YOUR GOAL: Please give the number of lines in the records below that include "oder", with no other output.

DATASET:
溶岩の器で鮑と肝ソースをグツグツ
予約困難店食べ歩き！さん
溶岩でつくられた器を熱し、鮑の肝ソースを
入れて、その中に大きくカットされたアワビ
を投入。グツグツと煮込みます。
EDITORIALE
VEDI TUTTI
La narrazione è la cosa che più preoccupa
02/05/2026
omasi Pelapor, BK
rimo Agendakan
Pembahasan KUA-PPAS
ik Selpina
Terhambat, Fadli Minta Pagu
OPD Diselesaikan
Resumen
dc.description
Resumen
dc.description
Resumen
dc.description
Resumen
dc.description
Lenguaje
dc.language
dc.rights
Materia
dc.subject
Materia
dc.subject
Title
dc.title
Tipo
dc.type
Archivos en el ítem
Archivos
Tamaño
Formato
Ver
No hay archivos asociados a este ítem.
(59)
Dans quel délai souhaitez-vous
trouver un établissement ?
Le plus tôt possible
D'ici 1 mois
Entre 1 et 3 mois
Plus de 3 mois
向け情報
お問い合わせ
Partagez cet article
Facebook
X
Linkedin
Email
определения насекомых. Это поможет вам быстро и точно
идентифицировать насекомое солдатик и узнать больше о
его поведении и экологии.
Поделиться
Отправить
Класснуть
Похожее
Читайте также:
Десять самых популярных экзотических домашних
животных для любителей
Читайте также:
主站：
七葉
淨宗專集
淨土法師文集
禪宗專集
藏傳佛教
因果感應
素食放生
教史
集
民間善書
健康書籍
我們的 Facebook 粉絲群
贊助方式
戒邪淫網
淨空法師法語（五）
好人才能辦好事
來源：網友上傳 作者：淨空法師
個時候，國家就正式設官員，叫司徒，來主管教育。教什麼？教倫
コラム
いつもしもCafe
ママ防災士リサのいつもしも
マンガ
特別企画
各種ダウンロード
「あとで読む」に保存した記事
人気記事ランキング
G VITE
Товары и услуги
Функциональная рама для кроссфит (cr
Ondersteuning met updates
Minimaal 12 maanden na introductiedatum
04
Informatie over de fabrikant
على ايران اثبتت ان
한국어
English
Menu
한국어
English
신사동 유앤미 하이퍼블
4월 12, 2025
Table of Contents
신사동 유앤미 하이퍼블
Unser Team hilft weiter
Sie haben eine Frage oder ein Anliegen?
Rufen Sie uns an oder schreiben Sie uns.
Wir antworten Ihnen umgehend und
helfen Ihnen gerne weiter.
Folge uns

WORKED SOLUTION: 2